Water faucets are battened down with padlocks to keep students from potentially contacting virus particles on spigots. Breakfast and lunch will remain “grab-and-go,” Llano said.
The cavernous auditorium — where world-renowned maestro Gustavo Dudamel once took in a performance of Hedgepeth-William students — sits empty and cordoned off by yellow caution tape.
The performance space remains “off-limits” and is being used as an overflow area, school officials said.
“It is not lost on you how quiet the school,” said Hope Grant, the assistant superintendent of secondary education and former Trenton Central High School principal. “It’s time for our students and our buildings to come back to life. Our students need to have that social-emotional interaction with their peers, with their teachers and get back some sort of normalcy and routine.”
Classroom desks are spaced out, with plexiglass dividers on each of them. Hand-sanitizing stations were installed throughout the school.
And there’s even a socalled “wellness room” — an odd designation considering it’s where students with COVID-19 symptoms will isolate while waiting for parents to pick them up.
Students must follow stringent protocols, including filling out daily symptom checklists.
For those who contract the virus, they cannot return to school until they’ve been cleared by a doctor or provide proof of a negative COVID-19 test.
“I think this is a responsible way of gradually reabsorbing the student body,” Gusciora said.
Duncan said the Trenton area is still considered a high-transit “red zone” and cannot be compared with surrounding districts.
In a two-page statement, the TEA bulleted unaddressed items it said were identified in a walkthrough of school buildings.
Most of them revolved around air quality inside the schools, which the state Department of Education attempted to address last month by issuing guidance to schools about how to improve airflow.
The recommendations included opening windows and blow potentially contaminated air out.
Duncan said that is more problematic at Trenton schools, where some windows do not open and vents don’t work or open at minimum capacity.
School union leaders in one instance said someone almost fell out of a thirdstory classroom while trying to open a window.
Exhaust fans in parts of the buildings, including sickly wellness rooms, are broken, and the schools’ ventilation systems are too antiquated to handle MERV-13 air filters that capture airborne COVID-19 particles.
The union said the district shuts down ventilation systems when buildings aren’t occupied, meaning outside air isn’t flowing indoors at all times.
Duncan called that practice acceptable “only in non-COVID pandemic conditions.”

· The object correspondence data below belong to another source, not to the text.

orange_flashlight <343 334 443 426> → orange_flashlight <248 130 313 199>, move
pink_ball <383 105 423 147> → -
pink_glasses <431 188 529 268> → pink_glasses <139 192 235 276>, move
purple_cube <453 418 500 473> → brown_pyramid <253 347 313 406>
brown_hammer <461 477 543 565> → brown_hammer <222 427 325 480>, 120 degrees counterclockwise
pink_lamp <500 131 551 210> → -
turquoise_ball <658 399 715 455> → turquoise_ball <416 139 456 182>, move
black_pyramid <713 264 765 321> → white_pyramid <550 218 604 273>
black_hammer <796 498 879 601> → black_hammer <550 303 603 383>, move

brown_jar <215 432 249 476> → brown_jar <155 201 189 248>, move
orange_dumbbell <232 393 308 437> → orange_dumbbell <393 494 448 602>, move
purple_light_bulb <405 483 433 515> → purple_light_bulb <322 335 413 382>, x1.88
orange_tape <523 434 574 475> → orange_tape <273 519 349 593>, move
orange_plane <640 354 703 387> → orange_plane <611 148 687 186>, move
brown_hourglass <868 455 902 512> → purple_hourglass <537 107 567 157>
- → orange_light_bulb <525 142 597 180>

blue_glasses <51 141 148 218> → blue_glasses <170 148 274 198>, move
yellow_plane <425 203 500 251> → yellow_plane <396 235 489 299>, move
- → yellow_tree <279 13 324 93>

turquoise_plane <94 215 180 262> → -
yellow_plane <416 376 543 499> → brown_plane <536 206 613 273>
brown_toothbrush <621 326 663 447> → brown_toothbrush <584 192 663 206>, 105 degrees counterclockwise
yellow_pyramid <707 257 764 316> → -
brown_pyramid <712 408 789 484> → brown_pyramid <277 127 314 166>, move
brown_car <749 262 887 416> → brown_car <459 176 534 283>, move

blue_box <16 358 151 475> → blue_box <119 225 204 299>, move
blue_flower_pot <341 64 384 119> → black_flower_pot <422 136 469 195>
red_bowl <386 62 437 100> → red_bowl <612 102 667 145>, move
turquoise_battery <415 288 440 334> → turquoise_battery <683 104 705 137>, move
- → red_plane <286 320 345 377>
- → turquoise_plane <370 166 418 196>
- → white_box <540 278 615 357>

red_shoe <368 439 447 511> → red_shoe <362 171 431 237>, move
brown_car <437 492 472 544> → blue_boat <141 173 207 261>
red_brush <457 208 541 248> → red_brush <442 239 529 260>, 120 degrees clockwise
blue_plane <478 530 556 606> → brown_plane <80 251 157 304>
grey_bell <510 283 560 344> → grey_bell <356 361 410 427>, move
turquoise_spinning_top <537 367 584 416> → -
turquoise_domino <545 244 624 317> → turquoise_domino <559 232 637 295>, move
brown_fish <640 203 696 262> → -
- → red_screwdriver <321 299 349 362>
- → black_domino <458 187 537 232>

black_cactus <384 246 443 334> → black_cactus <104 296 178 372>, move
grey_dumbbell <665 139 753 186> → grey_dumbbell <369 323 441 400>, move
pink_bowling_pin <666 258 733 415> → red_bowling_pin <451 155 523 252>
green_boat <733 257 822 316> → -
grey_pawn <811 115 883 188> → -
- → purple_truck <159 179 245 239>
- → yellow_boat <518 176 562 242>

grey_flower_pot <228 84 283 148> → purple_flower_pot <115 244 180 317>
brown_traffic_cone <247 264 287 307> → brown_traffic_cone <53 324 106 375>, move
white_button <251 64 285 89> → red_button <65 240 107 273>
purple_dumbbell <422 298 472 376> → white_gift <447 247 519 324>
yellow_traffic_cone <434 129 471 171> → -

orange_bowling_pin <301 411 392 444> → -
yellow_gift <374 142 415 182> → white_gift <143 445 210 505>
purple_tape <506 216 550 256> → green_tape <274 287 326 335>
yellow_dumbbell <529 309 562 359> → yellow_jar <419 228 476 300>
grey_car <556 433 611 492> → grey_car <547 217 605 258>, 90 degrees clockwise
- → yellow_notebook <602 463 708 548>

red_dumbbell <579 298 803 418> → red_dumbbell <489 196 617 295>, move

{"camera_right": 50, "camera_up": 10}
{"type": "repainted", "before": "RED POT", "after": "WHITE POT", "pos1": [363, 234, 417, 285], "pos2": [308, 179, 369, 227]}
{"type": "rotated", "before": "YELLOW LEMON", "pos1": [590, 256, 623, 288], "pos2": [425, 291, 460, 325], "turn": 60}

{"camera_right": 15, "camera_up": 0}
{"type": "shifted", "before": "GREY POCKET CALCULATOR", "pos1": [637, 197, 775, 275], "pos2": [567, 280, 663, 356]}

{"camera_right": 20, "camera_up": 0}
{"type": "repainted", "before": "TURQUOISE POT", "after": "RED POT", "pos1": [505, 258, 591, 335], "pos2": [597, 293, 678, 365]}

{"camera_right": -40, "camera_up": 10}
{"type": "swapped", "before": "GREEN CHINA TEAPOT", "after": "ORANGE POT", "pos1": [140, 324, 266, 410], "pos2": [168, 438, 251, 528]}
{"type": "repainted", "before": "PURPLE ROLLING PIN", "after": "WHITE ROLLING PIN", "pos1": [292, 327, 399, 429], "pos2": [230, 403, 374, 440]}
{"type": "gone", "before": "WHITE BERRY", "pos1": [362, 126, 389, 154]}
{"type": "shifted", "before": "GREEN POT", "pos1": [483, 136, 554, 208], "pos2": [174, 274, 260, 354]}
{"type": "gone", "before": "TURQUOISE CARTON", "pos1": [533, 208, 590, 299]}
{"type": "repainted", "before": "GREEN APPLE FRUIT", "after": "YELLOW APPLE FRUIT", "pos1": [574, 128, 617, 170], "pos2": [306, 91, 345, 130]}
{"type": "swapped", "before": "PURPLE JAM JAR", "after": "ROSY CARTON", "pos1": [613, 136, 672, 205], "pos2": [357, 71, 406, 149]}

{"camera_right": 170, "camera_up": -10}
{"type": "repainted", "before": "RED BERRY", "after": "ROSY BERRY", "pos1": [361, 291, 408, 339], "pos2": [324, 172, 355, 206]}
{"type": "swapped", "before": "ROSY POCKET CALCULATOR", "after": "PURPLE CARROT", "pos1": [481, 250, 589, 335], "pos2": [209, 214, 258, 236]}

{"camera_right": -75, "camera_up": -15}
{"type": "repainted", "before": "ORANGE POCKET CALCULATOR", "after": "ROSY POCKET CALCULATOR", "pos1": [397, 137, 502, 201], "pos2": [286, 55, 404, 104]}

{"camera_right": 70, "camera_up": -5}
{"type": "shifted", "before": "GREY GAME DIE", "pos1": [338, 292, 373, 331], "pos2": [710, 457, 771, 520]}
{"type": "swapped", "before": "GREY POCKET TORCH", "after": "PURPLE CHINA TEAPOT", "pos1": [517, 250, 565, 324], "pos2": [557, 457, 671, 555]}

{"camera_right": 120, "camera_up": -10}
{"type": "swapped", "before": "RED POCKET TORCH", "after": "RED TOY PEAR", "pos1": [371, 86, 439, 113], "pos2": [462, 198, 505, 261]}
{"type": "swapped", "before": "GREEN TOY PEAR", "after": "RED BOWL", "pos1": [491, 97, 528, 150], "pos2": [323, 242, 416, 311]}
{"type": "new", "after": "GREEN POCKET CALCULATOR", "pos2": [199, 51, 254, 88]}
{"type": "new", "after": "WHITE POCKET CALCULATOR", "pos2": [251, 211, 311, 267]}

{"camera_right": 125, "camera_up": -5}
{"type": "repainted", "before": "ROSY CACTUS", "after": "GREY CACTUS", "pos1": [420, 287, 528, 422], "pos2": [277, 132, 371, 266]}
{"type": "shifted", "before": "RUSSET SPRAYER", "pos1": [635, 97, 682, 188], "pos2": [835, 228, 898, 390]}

While officials focused on improving infrastructure, there was also a “heavy push” to get educators vaccinated, Llano said, estimating between 50 to 70 percent of district staff received shots.
Gusciora said at least 1,000 vaccines were administered to teachers since February, with help from the Henry J. Austin Health Center.
Some staff chose not to get vaccinated, Llano said, although the district “highly encouraged” it.
The interim school chief acknowledged that the administration and union had contentious talks about returning to in-person instruction but downplayed any friction.
Union leaders said they planned to hold a news conference later in the week to outline their remaining issues.
“It’s what is expected in terms of the partnership,” Llano said. “It’s kinda like a marriage. We fight. We make up the next day. I see them as a partner.”